この日の特別ゲストとして『若手経営者が語る北海道スイーツの魅力』と題して講演したのが石水社長。約1時間に亘って、同社の歴史や『白い恋人』の誕生秘話、2007年8月に発覚した賞味期限改ざん事件、空港免税店で販売するきっかけ、広告展開などについて話した。
石水社長は、最近の業績について、「私が社長に就任した2013年は年商100億円に届いていなかったが106億円、132億円と毎年順調に伸びて前期は166億円だった。間違いなくインバウンドの爆買い効果がある。それが今年に入って少し落ち着いてきた。なくなったわけではないが、以前のように段ボールで100万円分買っていくようなことはない。本来の土産需要に戻ってきたわけで、ある意味で今期の数字がベースになってくると考えている」と述べた。

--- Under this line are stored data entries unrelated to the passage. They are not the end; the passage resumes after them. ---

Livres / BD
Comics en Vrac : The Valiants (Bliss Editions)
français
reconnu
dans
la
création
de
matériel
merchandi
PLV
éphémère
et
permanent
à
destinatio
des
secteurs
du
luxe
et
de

また、現在建設中の北広島工場について、「6800坪の敷地に工場を建設しており、『白い恋人』と『美冬』、チョコレートのラインを札幌西区の白い恋人パークから移設して来年夏から操業を始める。メーンの工場が北広島に移るので、白い恋人パークの魅力を充実させる。同パークは、アジア圏の観光客から地元客まで多く訪れており、現在は年間約70万人が来場、20億円の収入がある。それを2020年に年間100万人、年商30億円にする。それに向けたハード、ソフトの両面で大幅に改革する」と話した。
最後に強調したのが新商品開発。石水社長は「私の代で何としてもやりたい」と宣言したうえで、「当社は白い恋人が年間売上げの8割を占める。それは父が残してくれたものだ。インバウンド需要も含めてそうだが、私の力というのは殆どない。もちろん方向性は示すが、社員であり先代の島田(俊平)社長であり、会長の父(勲氏)が『白い恋人』をベースに築きあげてきたものだ。そういうことに支えられてやってきた部分が多い。取引先も特約店もそう。私の力は殆どないと思っている。もちろんそれを守ることも重要だと思うが、今、会社の業績が良くて『白い恋人』が売れているうちに新しい商品を新しい市場に向けてぜひトライしたい。その準備を今進めているところで、年内には発表できると思う」と語った。
1947年、澱粉の加工場からスタートした同社は、賞味期限改ざん事件で登板した北洋銀行出身の島田社長を除けば創業者の祖父から数えて創社長は3代目になる。学問や技芸を自分の子どもだけに伝える「一子相伝」の菓子づくりを背負いつつ、創社長の新たな時代が始まろうとしている。